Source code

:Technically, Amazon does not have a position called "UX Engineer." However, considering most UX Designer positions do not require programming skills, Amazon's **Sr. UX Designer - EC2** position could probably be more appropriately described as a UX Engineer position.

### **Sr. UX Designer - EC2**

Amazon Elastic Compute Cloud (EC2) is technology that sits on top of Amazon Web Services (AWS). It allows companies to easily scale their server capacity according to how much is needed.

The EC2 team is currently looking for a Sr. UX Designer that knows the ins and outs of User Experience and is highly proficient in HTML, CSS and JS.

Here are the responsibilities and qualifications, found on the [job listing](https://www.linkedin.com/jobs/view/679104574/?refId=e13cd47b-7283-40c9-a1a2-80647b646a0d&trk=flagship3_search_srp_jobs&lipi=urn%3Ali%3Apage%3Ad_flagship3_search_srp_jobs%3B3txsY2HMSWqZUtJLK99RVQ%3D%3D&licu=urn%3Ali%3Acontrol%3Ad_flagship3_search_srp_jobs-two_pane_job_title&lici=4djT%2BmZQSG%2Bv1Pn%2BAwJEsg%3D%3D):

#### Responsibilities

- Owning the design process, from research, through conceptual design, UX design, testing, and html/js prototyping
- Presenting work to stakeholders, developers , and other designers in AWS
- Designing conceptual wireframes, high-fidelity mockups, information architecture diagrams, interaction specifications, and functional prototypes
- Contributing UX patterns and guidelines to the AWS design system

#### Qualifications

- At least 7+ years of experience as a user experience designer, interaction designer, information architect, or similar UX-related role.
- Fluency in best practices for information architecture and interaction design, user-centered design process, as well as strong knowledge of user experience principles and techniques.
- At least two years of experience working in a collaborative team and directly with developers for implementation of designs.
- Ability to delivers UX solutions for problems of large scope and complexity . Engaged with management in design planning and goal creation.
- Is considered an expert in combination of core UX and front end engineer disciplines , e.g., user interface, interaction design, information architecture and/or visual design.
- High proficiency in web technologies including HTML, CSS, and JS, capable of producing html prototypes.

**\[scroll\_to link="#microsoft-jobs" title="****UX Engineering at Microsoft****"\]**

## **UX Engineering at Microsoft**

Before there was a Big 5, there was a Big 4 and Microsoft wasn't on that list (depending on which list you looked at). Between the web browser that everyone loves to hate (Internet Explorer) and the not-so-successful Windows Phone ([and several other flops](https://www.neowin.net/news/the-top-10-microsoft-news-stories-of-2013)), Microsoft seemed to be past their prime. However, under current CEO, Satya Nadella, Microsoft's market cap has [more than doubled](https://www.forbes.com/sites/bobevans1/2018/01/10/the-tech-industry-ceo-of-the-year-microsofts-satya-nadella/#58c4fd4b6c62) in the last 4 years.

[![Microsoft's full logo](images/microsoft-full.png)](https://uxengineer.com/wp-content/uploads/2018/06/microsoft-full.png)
++++
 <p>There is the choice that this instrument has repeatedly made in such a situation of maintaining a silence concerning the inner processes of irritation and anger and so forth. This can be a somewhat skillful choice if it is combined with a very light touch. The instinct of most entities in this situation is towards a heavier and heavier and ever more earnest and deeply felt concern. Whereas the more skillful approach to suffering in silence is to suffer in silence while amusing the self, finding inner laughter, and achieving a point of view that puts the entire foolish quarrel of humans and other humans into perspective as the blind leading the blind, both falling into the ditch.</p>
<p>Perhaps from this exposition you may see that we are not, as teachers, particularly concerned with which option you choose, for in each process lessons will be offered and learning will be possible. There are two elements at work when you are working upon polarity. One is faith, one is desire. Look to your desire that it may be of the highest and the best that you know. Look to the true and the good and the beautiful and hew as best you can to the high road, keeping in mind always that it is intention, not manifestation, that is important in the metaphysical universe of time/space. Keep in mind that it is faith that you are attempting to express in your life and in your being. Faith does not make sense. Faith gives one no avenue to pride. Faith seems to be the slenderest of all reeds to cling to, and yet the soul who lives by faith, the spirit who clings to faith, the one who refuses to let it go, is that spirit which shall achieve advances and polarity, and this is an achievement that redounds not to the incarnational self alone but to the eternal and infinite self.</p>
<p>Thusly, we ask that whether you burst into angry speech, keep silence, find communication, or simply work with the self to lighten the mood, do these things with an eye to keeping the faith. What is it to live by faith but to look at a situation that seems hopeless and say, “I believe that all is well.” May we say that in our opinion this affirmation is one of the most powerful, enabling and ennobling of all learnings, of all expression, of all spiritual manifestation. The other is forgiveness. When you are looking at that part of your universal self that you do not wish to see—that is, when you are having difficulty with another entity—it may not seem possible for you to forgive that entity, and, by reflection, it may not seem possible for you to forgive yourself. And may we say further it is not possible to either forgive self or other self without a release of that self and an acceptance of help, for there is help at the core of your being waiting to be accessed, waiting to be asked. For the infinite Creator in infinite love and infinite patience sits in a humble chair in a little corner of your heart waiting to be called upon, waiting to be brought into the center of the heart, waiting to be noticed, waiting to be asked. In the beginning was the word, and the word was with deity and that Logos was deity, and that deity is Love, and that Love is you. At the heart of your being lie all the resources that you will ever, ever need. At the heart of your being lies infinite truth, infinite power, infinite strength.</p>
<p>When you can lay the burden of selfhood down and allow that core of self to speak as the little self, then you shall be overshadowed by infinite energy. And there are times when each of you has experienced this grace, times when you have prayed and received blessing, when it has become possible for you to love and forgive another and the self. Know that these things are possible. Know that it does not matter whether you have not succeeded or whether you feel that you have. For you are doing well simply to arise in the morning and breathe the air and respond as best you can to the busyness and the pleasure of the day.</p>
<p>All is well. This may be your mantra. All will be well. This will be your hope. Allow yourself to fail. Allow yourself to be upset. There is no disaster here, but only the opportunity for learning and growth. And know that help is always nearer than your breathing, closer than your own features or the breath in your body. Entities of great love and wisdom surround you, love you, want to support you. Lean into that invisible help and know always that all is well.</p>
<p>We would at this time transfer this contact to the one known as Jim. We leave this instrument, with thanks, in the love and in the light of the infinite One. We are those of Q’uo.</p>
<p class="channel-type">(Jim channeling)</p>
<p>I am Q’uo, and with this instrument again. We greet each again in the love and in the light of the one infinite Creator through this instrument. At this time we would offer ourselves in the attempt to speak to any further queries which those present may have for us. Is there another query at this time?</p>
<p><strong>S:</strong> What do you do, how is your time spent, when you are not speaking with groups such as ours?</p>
++++
◆ Problem to work on ◆
Above are the records; from them, give again exactly the lines from the one containing "Source code" to the one containing "- Owning the", both lines included, and nothing more.

◆ Written answer ◆
Source code

:Technically, Amazon does not have a position called "UX Engineer." However, considering most UX Designer positions do not require programming skills, Amazon's **Sr. UX Designer - EC2** position could probably be more appropriately described as a UX Engineer position.

### **Sr. UX Designer - EC2**

Amazon Elastic Compute Cloud (EC2) is technology that sits on top of Amazon Web Services (AWS). It allows companies to easily scale their server capacity according to how much is needed.

The EC2 team is currently looking for a Sr. UX Designer that knows the ins and outs of User Experience and is highly proficient in HTML, CSS and JS.

Here are the responsibilities and qualifications, found on the [job listing](https://www.linkedin.com/jobs/view/679104574/?refId=e13cd47b-7283-40c9-a1a2-80647b646a0d&trk=flagship3_search_srp_jobs&lipi=urn%3Ali%3Apage%3Ad_flagship3_search_srp_jobs%3B3txsY2HMSWqZUtJLK99RVQ%3D%3D&licu=urn%3Ali%3Acontrol%3Ad_flagship3_search_srp_jobs-two_pane_job_title&lici=4djT%2BmZQSG%2Bv1Pn%2BAwJEsg%3D%3D):

#### Responsibilities

- Owning the design process, from research, through conceptual design, UX design, testing, and html/js prototyping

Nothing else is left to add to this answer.